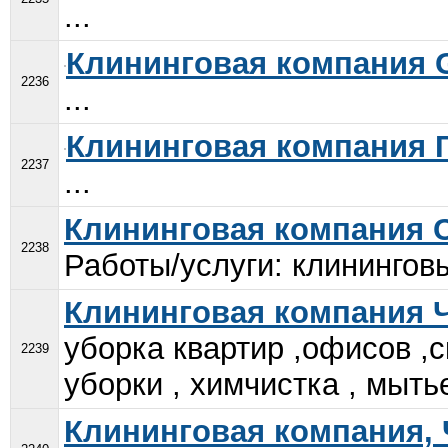
...
Клининговая компания G
2236
...
Клининговая компания 
2237
...
Клининговая компания 
2238
Работы/услуги: клининговы
Клининговая компания 
уборка квартир ,офисов ,
2239
уборки , химчистка , мытье
Клининговая компания,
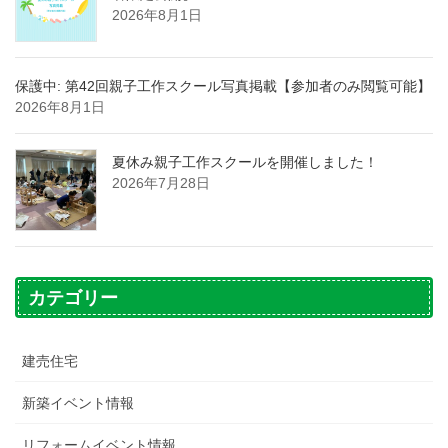
2026年8月1日
保護中: 第42回親子工作スクール写真掲載【参加者のみ閲覧可能】
2026年8月1日
夏休み親子工作スクールを開催しました！
2026年7月28日
カテゴリー
建売住宅
新築イベント情報
リフォームイベント情報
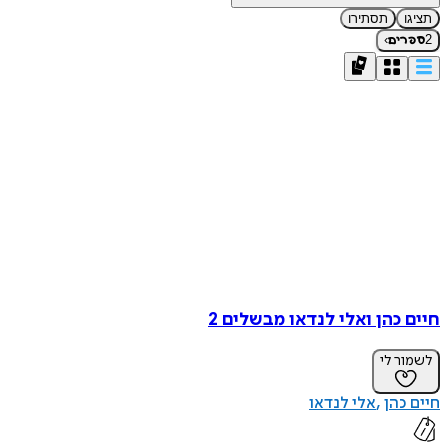
תציגו
תסתירו
›
2
ספרים
חיים כהן ואלי לנדאו מבשלים 2
לשמור לי
חיים כהן
אלי לנדאו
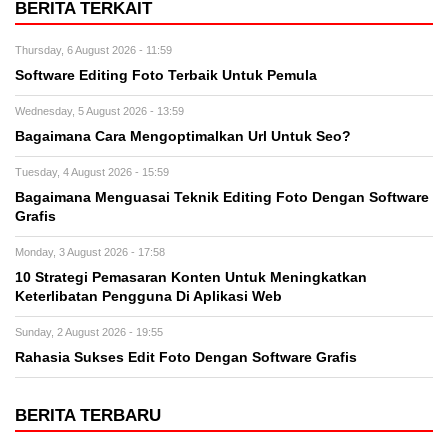
BERITA TERKAIT
Thursday, 6 August 2026 - 11:59
Software Editing Foto Terbaik Untuk Pemula
Wednesday, 5 August 2026 - 13:59
Bagaimana Cara Mengoptimalkan Url Untuk Seo?
Tuesday, 4 August 2026 - 15:59
Bagaimana Menguasai Teknik Editing Foto Dengan Software
Grafis
Monday, 3 August 2026 - 17:58
10 Strategi Pemasaran Konten Untuk Meningkatkan
Keterlibatan Pengguna Di Aplikasi Web
Sunday, 2 August 2026 - 19:55
Rahasia Sukses Edit Foto Dengan Software Grafis
BERITA TERBARU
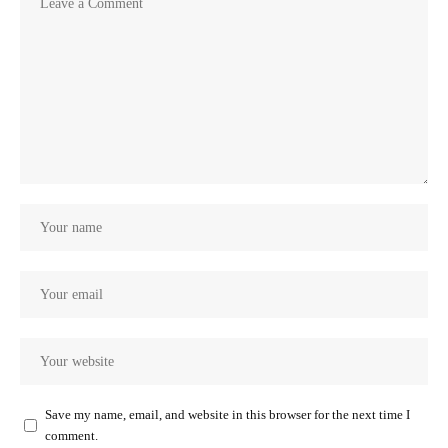
Save my name, email, and website in this browser for the next time I
comment.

REQUIREMENT:
Copy every line of text from the rows above word for word, and leave the pictures out.

RESULT FOR THIS TASK:
...
Клининговая компания G
2236
...
Клининговая компания 
2237
...
Клининговая компания 
2238
Работы/услуги: клининговы
Клининговая компания 
уборка квартир ,офисов ,
2239
уборки , химчистка , мытье
Клининговая компания,
2026年8月1日
保護中: 第42回親子工作スクール写真掲載【参加者のみ閲覧可能】
2026年8月1日
夏休み親子工作スクールを開催しました！
2026年7月28日
カテゴリー
建売住宅
新築イベント情報
リフォームイベント情報
תציגו
תסתירו
›
2
ספרים
חיים כהן ואלי לנדאו מבשלים 2
לשמור לי
חיים כהן
אלי לנדאו
BERITA TERKAIT
Thursday, 6 August 2026 - 11:59
Software Editing Foto Terbaik Untuk Pemula
Wednesday, 5 August 2026 - 13:59
Bagaimana Cara Mengoptimalkan Url Untuk Seo?
Tuesday, 4 August 2026 - 15:59
Bagaimana Menguasai Teknik Editing Foto Dengan Software
Grafis
Monday, 3 August 2026 - 17:58
10 Strategi Pemasaran Konten Untuk Meningkatkan
Keterlibatan Pengguna Di Aplikasi Web
Sunday, 2 August 2026 - 19:55
Rahasia Sukses Edit Foto Dengan Software Grafis
BERITA TERBARU
Save my name, email, and website in this browser for the next time I
comment.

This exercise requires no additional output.